The Last Chance Saloon: A Credible Threat?
What is clear, to revive yet another metaphor, is that UK Newspapers are back in the last chance saloon. In its original nineteenth century meaning, this referred to – literally – the last place to get a drink. Usually situated on the edge of deserts or docks, they could be isolated and threatening, places for unsettled sailors and fretting frontiersmen.
So when David Mellor first put the papers in the Last Chance Saloon in 1989 it was supposed to be a threat. Life would become a thirsty desert of state mandated abstinence if they continue to test ethical boundaries. But if they clean up their act they might just avoid this. The way press regulation works in the UK is that the press self-regulate because they fear what is worse: regulation by the state. But that was before Richard Desmond called the state’s bluff and upped the stakes.
By exiting the PCC, Express journalists enjoy all of the privileges of a free press, whilst not observing the responsibilities that this entails. As Alice Enders pointed out Tuesday, this would not be possible in other European countries with a written constitution – her examples were France and Germany – where the press clearly understand that their privileges come with responsibilities attached, and are less worried about statutory regulation per se.

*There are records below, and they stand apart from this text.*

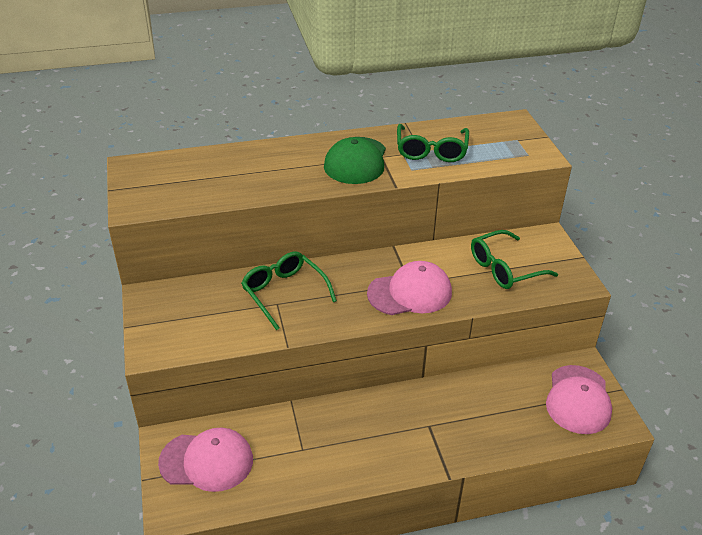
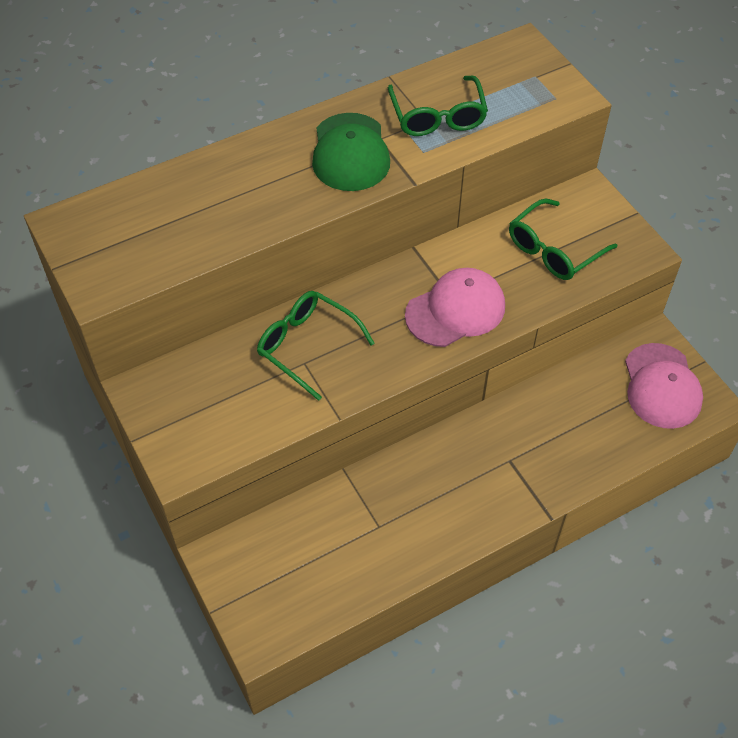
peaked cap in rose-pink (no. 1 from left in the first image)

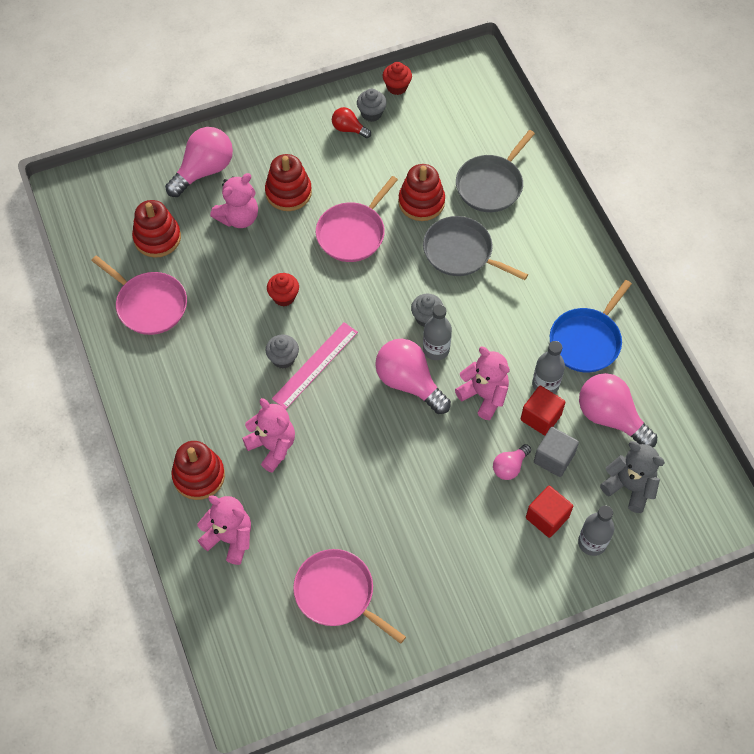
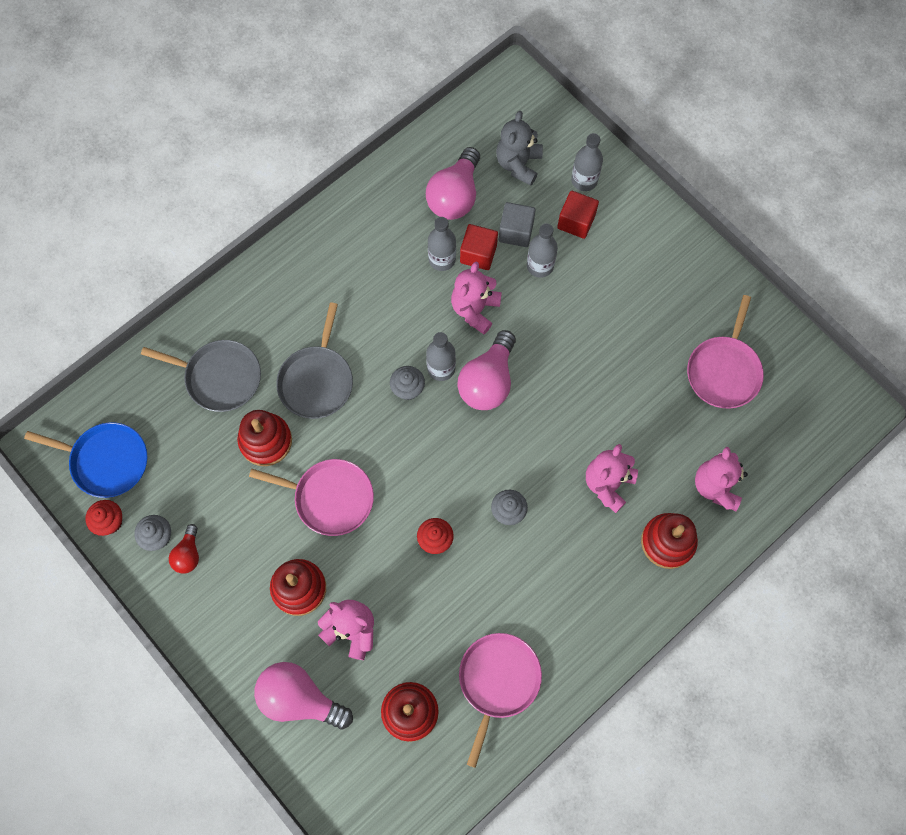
pan in royal blue
flask in grey (no. 3 from left)
ruler in rose-pink

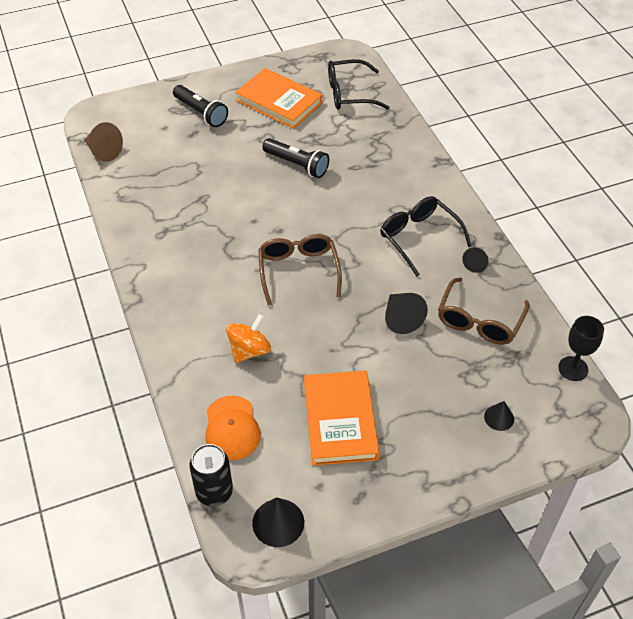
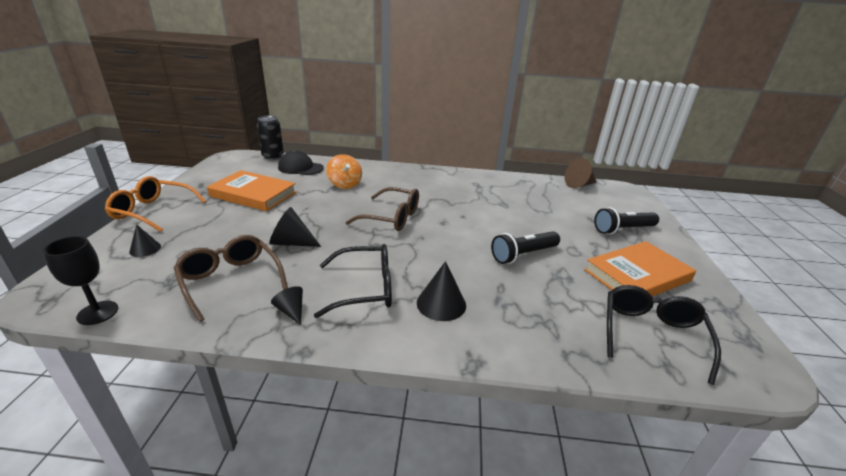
glasses in orange-coloured
peaked cap in jet-black
cone in jet-black (no. 4 from left)

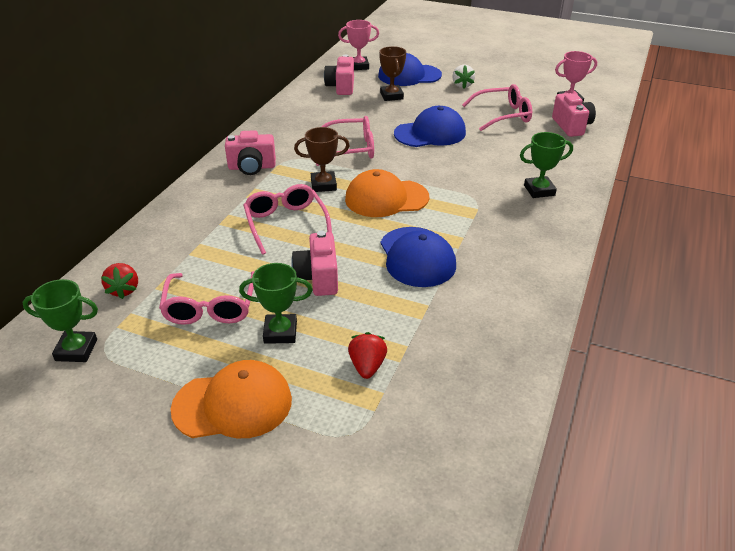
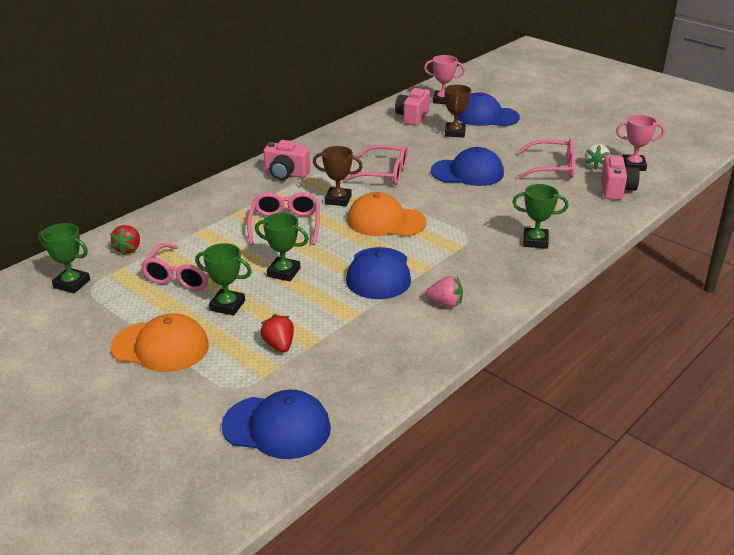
peaked cap in royal blue (no. 1 from left)
trophy in emerald (no. 3 from left)
toy strawberry in scarlet (no. 2 from left)
toy strawberry in rose-pink
toy strawberry in white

On this evidence, the UK press – or at least the PCC – have a long way to go before they come up with something credible. Perhaps they are too complacent: the saloon in which the British press once again finds itself is not nearly as threatening as the original. It consists in the pleasant tutorial atmosphere of the Leveson Inquiry, and a constant round of seminars, conferences and discussions among earnest usual suspects – (the LSE Media Policy Project will play its part this friday at the Polis International Journalism Conference at LSE). The merry-go-round of coffee, curly sandwiches and warm white wine shows no sign of stopping any time soon: Leveson part 1 will peak over the summer and report after that. And then there is part 2.
In such an atmosphere it is easy to forget quite how high the stakes are. There can after all, only really be one last chance. Where, if anywhere, is a credible threat of statutory regulation going to come from, and, in the age of open and free access to publication via the internet, is it really such a threat?
Dr Damian Tambini is a Senior Lecturer in the Department of Media and Communications, LSE and convenor of the MSc in Communication Regulation and Policy.